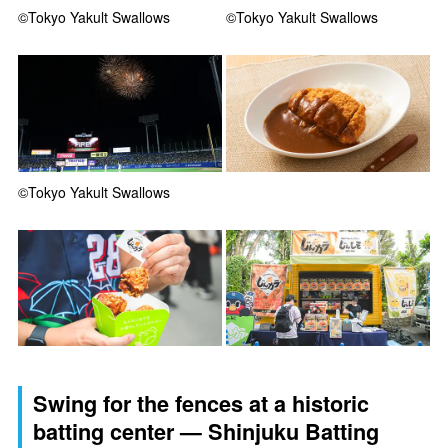
©Tokyo Yakult Swallows
©Tokyo Yakult Swallows
©Tokyo Yakult Swallows
Swing for the fences at a historic
batting center — Shinjuku Batting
---*---
Exercise: Set out every line of text from the entries above as a numbered list, skipping blank lines and leaving the pictures out.

Expected output:
1. ©Tokyo Yakult Swallows
2. ©Tokyo Yakult Swallows
3. ©Tokyo Yakult Swallows
4. Swing for the fences at a historic
5. batting center — Shinjuku Batting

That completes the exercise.